The 2008 vulnerability exploited by Conficker, identified as MS08-067 or CVE-2008-4250, affects Windows systems that allow access via the remote procedure call (RPC) service. On unpatched versions of Windows XP, Windows 2000 and Windows 2003, an attacker can gain remote access without authentication, leaving such systems extremely vulnerable to attack and exploitation.

Unpatched versions of Windows Vista and Windows Server 2008 allow only authenticated users to access the system, somewhat blunting the impact of the worm on those systems.

Conficker also featured a major advance in malware: the domain-generation algorithm, a technique that created domains in a seemingly random but predictable way. Conficker.A and Conficker.B generated 250 domains a day, and then checked each domain for communications from the operator that controlled the computers compromised by the worm.

When defenders, including the Conficker Working Group, systematically bought or reserved every domain generated by the programs, the creator of Conficker adapted.
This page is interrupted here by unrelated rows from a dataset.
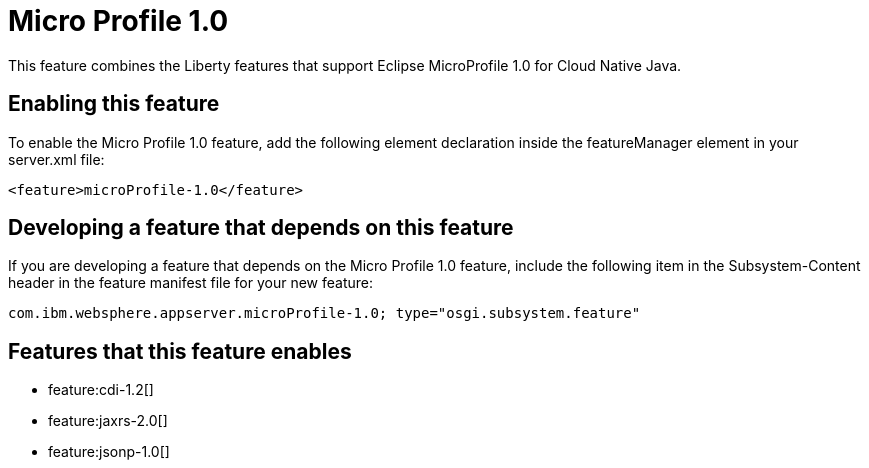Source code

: = Micro Profile 1.0
:stylesheet: ../feature.css
:linkcss: 
:nofooter: 

This feature combines the Liberty features that support Eclipse MicroProfile 1.0 for Cloud Native Java.

== Enabling this feature
To enable the Micro Profile 1.0 feature, add the following element declaration inside the featureManager element in your server.xml file:


----
<feature>microProfile-1.0</feature>
----

== Developing a feature that depends on this feature
If you are developing a feature that depends on the Micro Profile 1.0 feature, include the following item in the Subsystem-Content header in the feature manifest file for your new feature:


[source,]
----
com.ibm.websphere.appserver.microProfile-1.0; type="osgi.subsystem.feature"
----

== Features that this feature enables
* feature:cdi-1.2[]
* feature:jaxrs-2.0[]
* feature:jsonp-1.0[]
Conficker.C generated 50,000 domain names.

Currently, the biggest problem with Conficker is that it can cause service disruptions and slow performance on the local network because it continues to try to spread virulently. Conficker—like another older worm, Nimda—can cause significant disruptions once it gains a foothold in a network. The worm spreads quickly through shared networks drives that either have no password or used one of 243 common passwords that the program will attempt to brute force.

When he worked as an information technology administrator, Sullivan  had one client, a law firm, that experienced problems with its voice-over-IP connectivity. Sullivan discovered that old Windows XP systems that were on the same network as the VoIP conference rooms were infected with Conficker, he said.
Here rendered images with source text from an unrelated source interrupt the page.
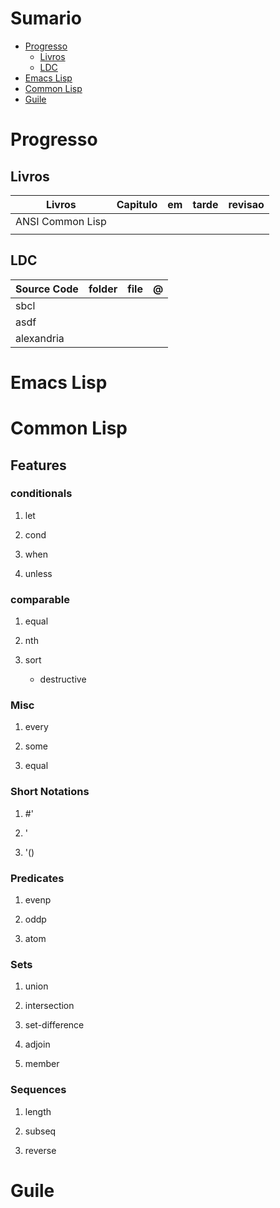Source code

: #+TILE: Lisp - Study Annotations

* Sumario
  :PROPERTIES:
  :TOC:      :include all :depth 2 :ignore this
  :END:
:CONTENTS:
- [[#progresso][Progresso]]
  - [[#livros][Livros]]
  - [[#ldc][LDC]]
- [[#emacs-lisp][Emacs Lisp]]
- [[#common-lisp][Common Lisp]]
- [[#guile][Guile]]
:END:
* Progresso
** Livros
   | Livros           | Capitulo | em | tarde | revisao |
   |------------------+----------+----+-------+---------|
   | ANSI Common Lisp |          |    |       |         |
   |                  |          |    |       |         |

** LDC
   | Source Code | folder | file | @ |
   |-------------+--------+------+---|
   | sbcl        |        |      |   |
   | asdf        |        |      |   |
   | alexandria  |        |      |   |
* Emacs Lisp
* Common Lisp
** Features
*** conditionals
**** let
**** cond
**** when
**** unless
*** comparable
**** equal
**** nth
**** sort
     - destructive
*** Misc
**** every
**** some
**** equal
*** Short Notations
**** #'
**** '
**** '()
*** Predicates
**** evenp
**** oddp
**** atom
*** Sets
**** union
**** intersection
**** set-difference
**** adjoin
**** member
*** Sequences
**** length
**** subseq
**** reverse
* Guile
"One infected machine will bang on all the others on the network," Sullivan said. "If you have one bad egg in the network, then 999 machines are unhappy."

Conficker infection traffic continues to emanate from some 600,000 IP addresses, according to data from the Conficker Working Group, a group of researchers that attempted to eradicate the worm and continue to track it.

Until the old systems die, Conficker will continue to be a problem, Joe Stewart, director of malware research at Dell Secureworks and a member of the original Conficker Working Group, told eWEEK.

"There are plenty of people out there who have old computers—in many cases, pirated computers," he said. "They have turned off Windows update and have no motivation to fix them … so they are not going to be upgraded, and they are too old to put Windows 10 on. So we just have to wait for hard drive failure."